Bij de berekening van het eigenvermogensvereiste nemen de instellingen het gemiddelde over het eerste jaar of, indien alle contracten binnen het samenstel van verrekenbare transacties binnen minder dan een jaar vervallen, over het tijdsinterval (…) tot het tijdstip waarop het contract met de langste looptijd in het samenstel van verrekenbare transacties is verstreken.
- 22)
‘effectieve verwachte positieve blootstelling (effectieve EPE)’: het gewogen gemiddelde van de effectieve verwachte blootstelling over het eerste jaar van een samenstel van verrekenbare transacties of, indien alle contracten binnen het samenstel van verrekenbare transacties binnen het samenstel van verrekenbare transacties binnen minder dan een jaar vervallen, over de duur van het langstlopende contract van het samenstel van verrekenbare transacties, waarbij de voor de afzonderlijke verwachte blootstellingen representatieve fracties van het volledige tijdsinterval de wegingsfactoren vormen;
Met het CCR samenhangende risico's
- 23)
‘doorrolrisico’: het bedrag waarmee de EPE wordt onderschat wanneer wordt verwacht dat toekomstige transacties met een tegenpartij een permanent karakter krijgen
De additionele blootstelling die uit deze toekomstige transacties voortvloeit, wordt niet meegenomen in de berekening van de EPE;.
- 24)
‘tegenpartij’: voor de toepassing van artikel 7, een rechtspersoon of natuurlijke persoon die een verrekeningsovereenkomst aangaat, en daartoe handelingsbevoegd is;
- 25)
‘overeenkomst inzake productoverschrijdende contractuele verrekening’: een bilaterale overeenkomst tussen een instelling en een tegenpartij waarbij één uit de verrekening van gedekte transacties voortvloeiende juridische verbintenis tot stand komt die alle in de overeenkomst opgenomen, tot verschillende categorieën producten behorende bilaterale raamovereenkomsten en transacties dekt.

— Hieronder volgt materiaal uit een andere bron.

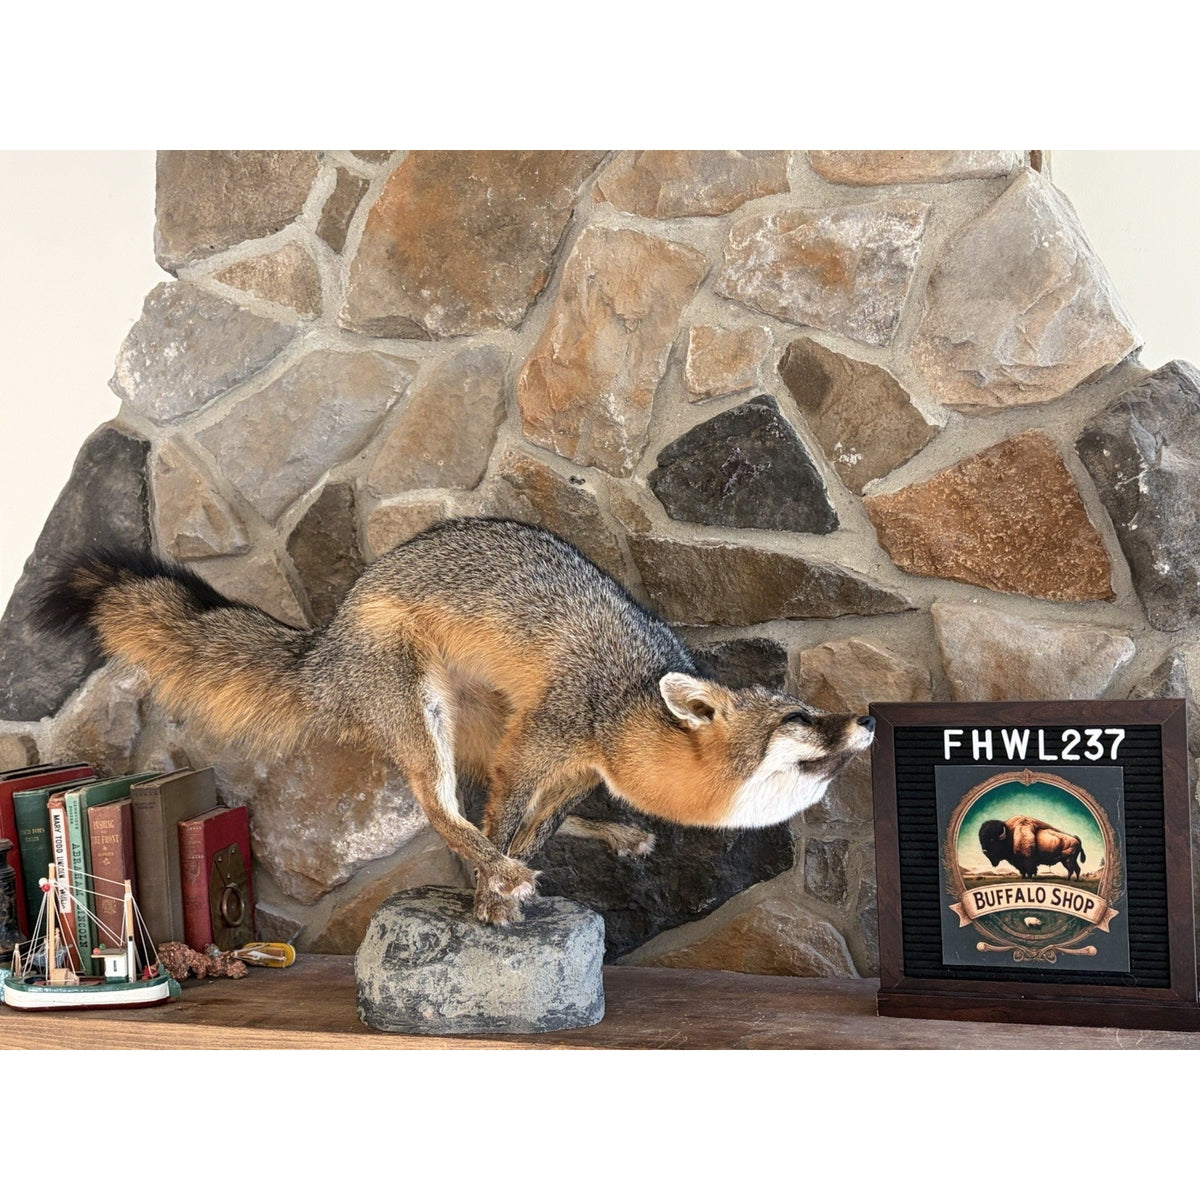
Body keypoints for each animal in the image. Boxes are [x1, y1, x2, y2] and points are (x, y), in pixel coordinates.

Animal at [36, 517, 875, 924]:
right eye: (802, 716)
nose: (866, 721)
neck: (619, 706)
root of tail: (327, 638)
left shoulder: (567, 771)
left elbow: (530, 824)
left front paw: (519, 875)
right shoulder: (541, 748)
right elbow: (499, 827)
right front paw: (492, 899)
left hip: (482, 729)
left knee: (468, 811)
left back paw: (608, 838)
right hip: (428, 721)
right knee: (443, 813)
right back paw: (501, 867)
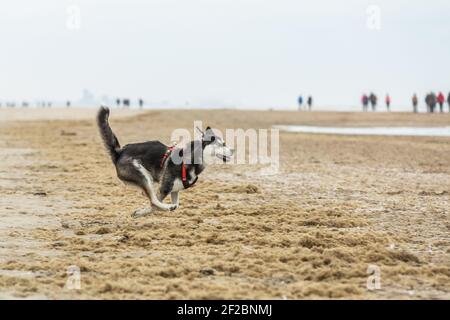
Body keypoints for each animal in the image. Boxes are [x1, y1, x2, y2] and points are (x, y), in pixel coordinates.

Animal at [96, 106, 234, 216]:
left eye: (224, 143)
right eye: (221, 145)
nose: (233, 150)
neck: (191, 159)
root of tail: (119, 152)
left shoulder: (175, 190)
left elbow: (176, 204)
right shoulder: (165, 187)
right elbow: (154, 205)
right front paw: (142, 212)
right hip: (142, 175)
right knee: (153, 199)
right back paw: (166, 207)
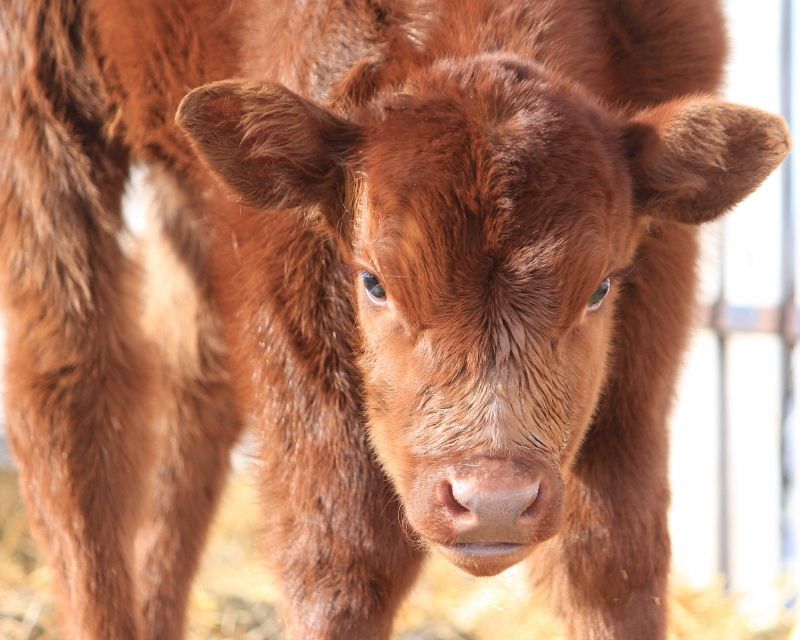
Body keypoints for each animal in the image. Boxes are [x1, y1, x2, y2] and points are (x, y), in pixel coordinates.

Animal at [0, 0, 790, 638]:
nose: (493, 502)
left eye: (598, 290)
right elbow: (343, 556)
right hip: (40, 113)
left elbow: (612, 558)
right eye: (375, 283)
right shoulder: (282, 277)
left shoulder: (654, 298)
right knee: (71, 392)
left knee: (184, 388)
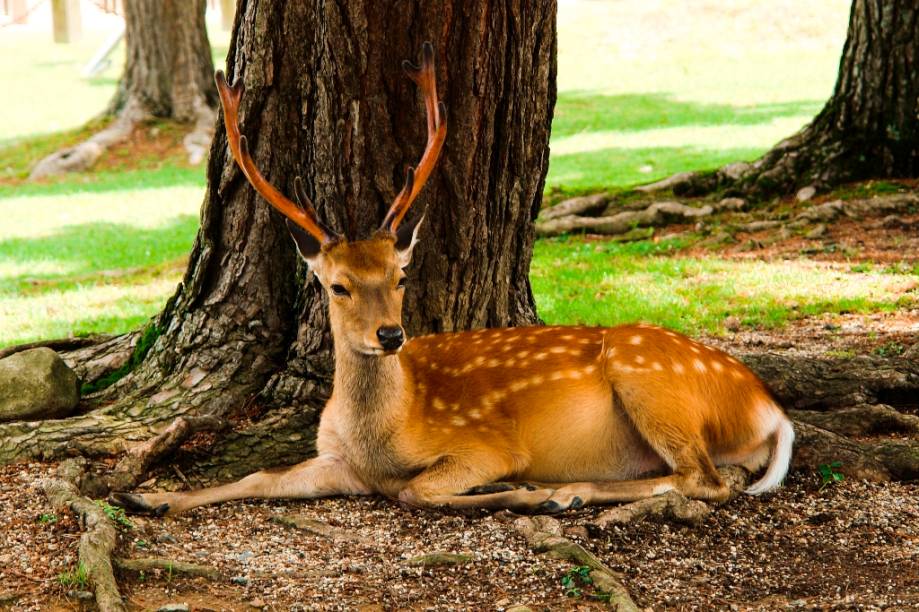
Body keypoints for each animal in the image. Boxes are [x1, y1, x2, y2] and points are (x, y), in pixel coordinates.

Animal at [113, 43, 792, 520]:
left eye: (401, 275)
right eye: (338, 285)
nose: (390, 335)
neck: (381, 437)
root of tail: (770, 410)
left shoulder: (482, 444)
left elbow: (417, 490)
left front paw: (521, 492)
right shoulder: (337, 461)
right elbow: (259, 478)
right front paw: (145, 497)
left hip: (650, 378)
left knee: (705, 479)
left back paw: (566, 490)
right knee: (715, 477)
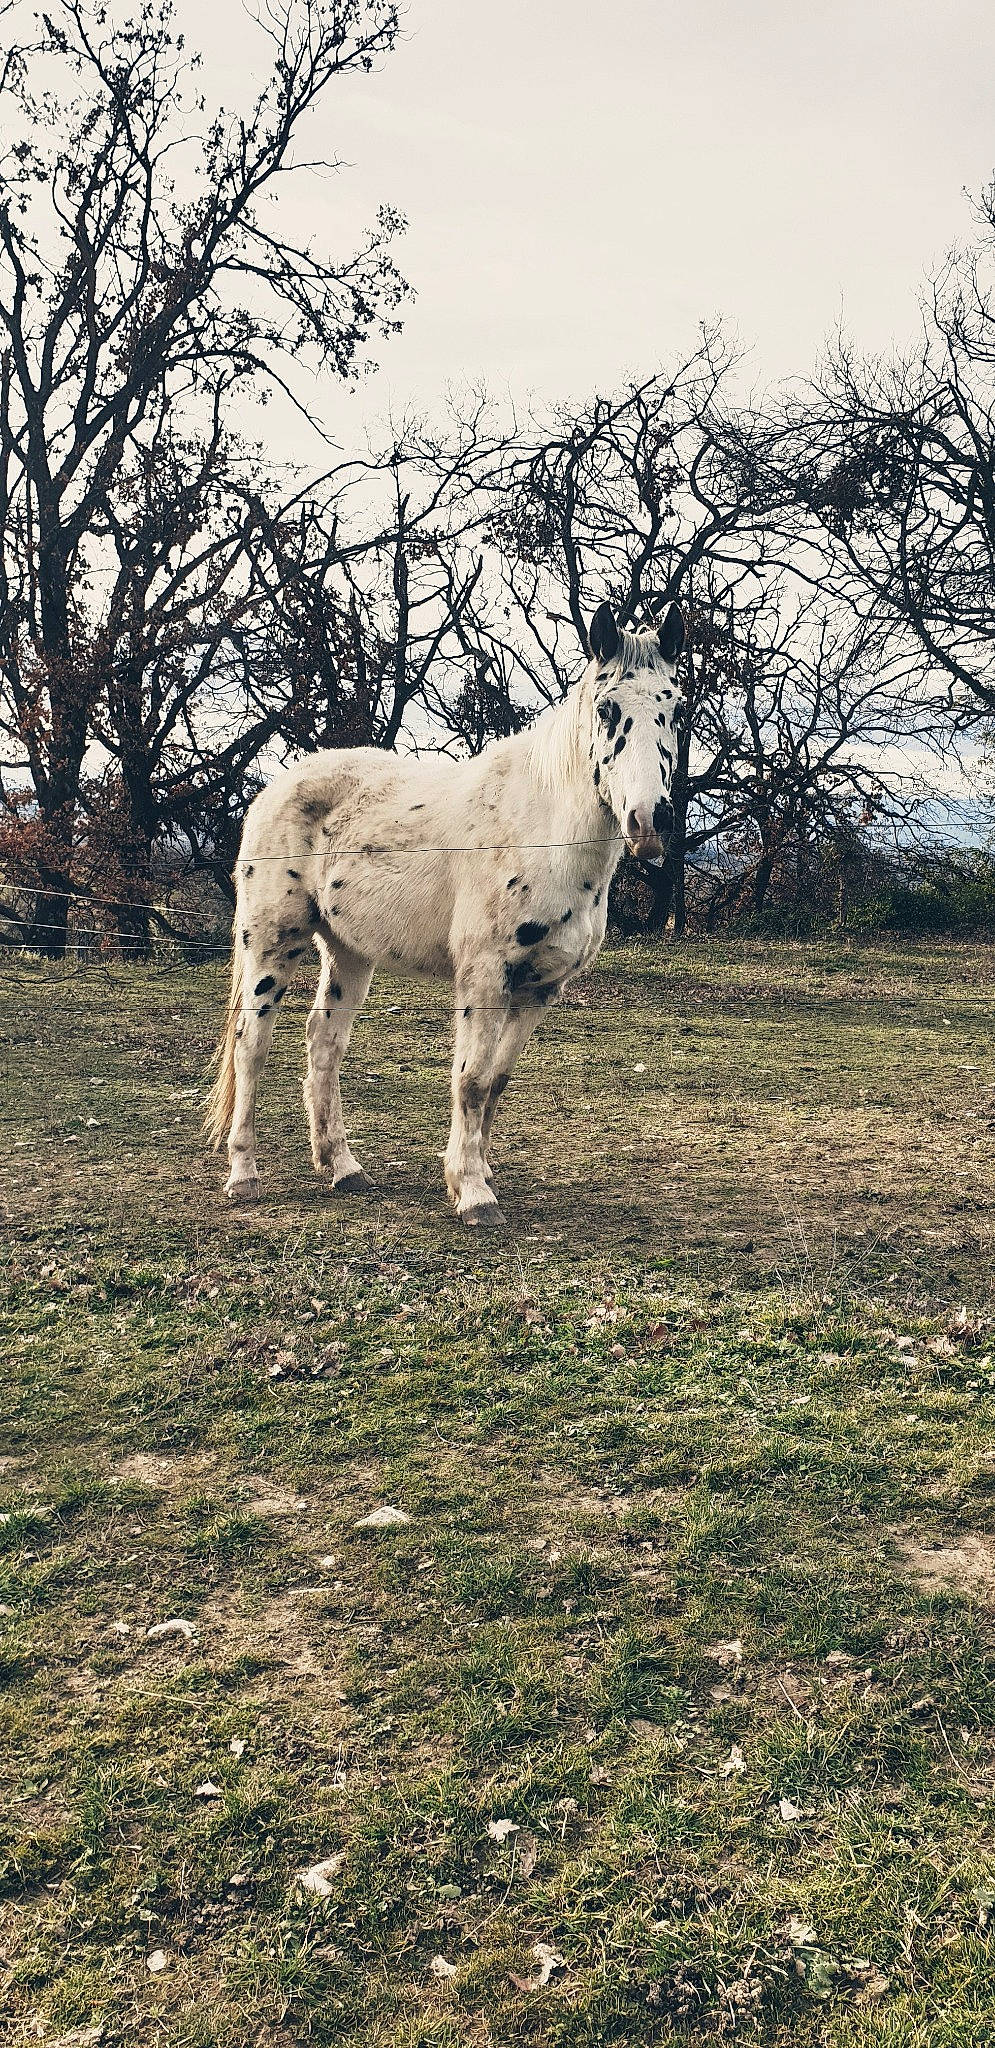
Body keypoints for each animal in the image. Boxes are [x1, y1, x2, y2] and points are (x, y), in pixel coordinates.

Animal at [204, 599, 686, 1226]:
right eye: (607, 709)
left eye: (677, 708)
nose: (649, 821)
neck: (541, 828)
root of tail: (276, 788)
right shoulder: (484, 977)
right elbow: (471, 1080)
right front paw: (474, 1195)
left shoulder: (540, 987)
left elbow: (496, 1081)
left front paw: (473, 1174)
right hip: (271, 943)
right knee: (250, 1045)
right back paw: (244, 1175)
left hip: (348, 952)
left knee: (323, 1041)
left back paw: (342, 1168)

Voor de toepassing van deze definitie wordt onder ‘verschillende categorieën producten’ verstaan:
- a)
retrocessietransacties, transacties inzake opgenomen en verstrekte effecten- en grondstoffenleningen;
- b)
margeleningstransacties;
- c)
de in bijlage II vermelde contracten;
- 26)
‘betalingsgedeelte (payment leg)’: de betaling overeengekomen in het kader van een otc-derivatentransactie met een lineair risicoprofiel die in de uitwisseling van een financieel instrument en een betaling voorzien.
In het geval van transacties die in de uitwisseling van twee betalingen voorzien, bestaan die twee betalingsgedeelten uit contractueel overeengekomen brutobetalingen, met inbegrip van het notionele bedrag van de transactie.